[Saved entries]
Segment Open

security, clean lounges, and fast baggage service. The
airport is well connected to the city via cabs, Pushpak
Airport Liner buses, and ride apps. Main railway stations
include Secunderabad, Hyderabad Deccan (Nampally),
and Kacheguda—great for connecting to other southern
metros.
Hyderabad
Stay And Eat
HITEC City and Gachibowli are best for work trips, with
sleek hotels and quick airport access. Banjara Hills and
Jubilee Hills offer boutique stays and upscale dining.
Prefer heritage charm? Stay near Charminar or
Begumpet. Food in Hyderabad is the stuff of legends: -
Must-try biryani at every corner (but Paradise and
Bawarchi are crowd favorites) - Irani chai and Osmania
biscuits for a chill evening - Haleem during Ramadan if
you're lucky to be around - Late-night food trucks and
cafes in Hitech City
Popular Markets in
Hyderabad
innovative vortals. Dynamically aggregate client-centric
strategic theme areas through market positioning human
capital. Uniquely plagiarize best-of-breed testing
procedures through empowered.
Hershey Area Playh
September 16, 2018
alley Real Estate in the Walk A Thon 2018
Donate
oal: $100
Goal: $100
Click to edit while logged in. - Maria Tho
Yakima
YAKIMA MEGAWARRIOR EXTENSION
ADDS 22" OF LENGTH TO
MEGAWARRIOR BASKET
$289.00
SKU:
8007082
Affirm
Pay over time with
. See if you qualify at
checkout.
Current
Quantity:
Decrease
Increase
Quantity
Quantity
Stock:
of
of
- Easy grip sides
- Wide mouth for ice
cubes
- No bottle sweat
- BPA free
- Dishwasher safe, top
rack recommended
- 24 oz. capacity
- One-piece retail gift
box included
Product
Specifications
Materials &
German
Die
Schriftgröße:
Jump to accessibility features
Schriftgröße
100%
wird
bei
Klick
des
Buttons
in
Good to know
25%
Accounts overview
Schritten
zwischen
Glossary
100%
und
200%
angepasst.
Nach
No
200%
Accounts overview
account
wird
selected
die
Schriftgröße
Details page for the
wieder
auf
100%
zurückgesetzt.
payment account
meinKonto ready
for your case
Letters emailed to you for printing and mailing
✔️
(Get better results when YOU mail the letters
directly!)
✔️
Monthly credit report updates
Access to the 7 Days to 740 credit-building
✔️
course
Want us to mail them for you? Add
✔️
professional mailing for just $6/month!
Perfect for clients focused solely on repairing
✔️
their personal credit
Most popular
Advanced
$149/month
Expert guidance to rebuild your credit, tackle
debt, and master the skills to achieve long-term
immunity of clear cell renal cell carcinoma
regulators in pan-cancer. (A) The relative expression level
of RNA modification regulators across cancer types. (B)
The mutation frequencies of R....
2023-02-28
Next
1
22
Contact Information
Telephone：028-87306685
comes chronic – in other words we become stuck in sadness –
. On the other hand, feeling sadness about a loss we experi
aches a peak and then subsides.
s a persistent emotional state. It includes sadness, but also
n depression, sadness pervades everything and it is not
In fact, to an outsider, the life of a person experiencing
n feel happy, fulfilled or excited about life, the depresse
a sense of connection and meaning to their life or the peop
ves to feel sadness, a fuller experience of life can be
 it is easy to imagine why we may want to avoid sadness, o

Segment Closed

Activity: Extract the lines above, from the first one through the one containing "meinKonto ready", and return only those, unchanged.

Task answer:
security, clean lounges, and fast baggage service. The
airport is well connected to the city via cabs, Pushpak
Airport Liner buses, and ride apps. Main railway stations
include Secunderabad, Hyderabad Deccan (Nampally),
and Kacheguda—great for connecting to other southern
metros.
Hyderabad
Stay And Eat
HITEC City and Gachibowli are best for work trips, with
sleek hotels and quick airport access. Banjara Hills and
Jubilee Hills offer boutique stays and upscale dining.
Prefer heritage charm? Stay near Charminar or
Begumpet. Food in Hyderabad is the stuff of legends: -
Must-try biryani at every corner (but Paradise and
Bawarchi are crowd favorites) - Irani chai and Osmania
biscuits for a chill evening - Haleem during Ramadan if
you're lucky to be around - Late-night food trucks and
cafes in Hitech City
Popular Markets in
Hyderabad
innovative vortals. Dynamically aggregate client-centric
strategic theme areas through market positioning human
capital. Uniquely plagiarize best-of-breed testing
procedures through empowered.
Hershey Area Playh
September 16, 2018
alley Real Estate in the Walk A Thon 2018
Donate
oal: $100
Goal: $100
Click to edit while logged in. - Maria Tho
Yakima
YAKIMA MEGAWARRIOR EXTENSION
ADDS 22" OF LENGTH TO
MEGAWARRIOR BASKET
$289.00
SKU:
8007082
Affirm
Pay over time with
. See if you qualify at
checkout.
Current
Quantity:
Decrease
Increase
Quantity
Quantity
Stock:
of
of
- Easy grip sides
- Wide mouth for ice
cubes
- No bottle sweat
- BPA free
- Dishwasher safe, top
rack recommended
- 24 oz. capacity
- One-piece retail gift
box included
Product
Specifications
Materials &
German
Die
Schriftgröße:
Jump to accessibility features
Schriftgröße
100%
wird
bei
Klick
des
Buttons
in
Good to know
25%
Accounts overview
Schritten
zwischen
Glossary
100%
und
200%
angepasst.
Nach
No
200%
Accounts overview
account
wird
selected
die
Schriftgröße
Details page for the
wieder
auf
100%
zurückgesetzt.
payment account
meinKonto ready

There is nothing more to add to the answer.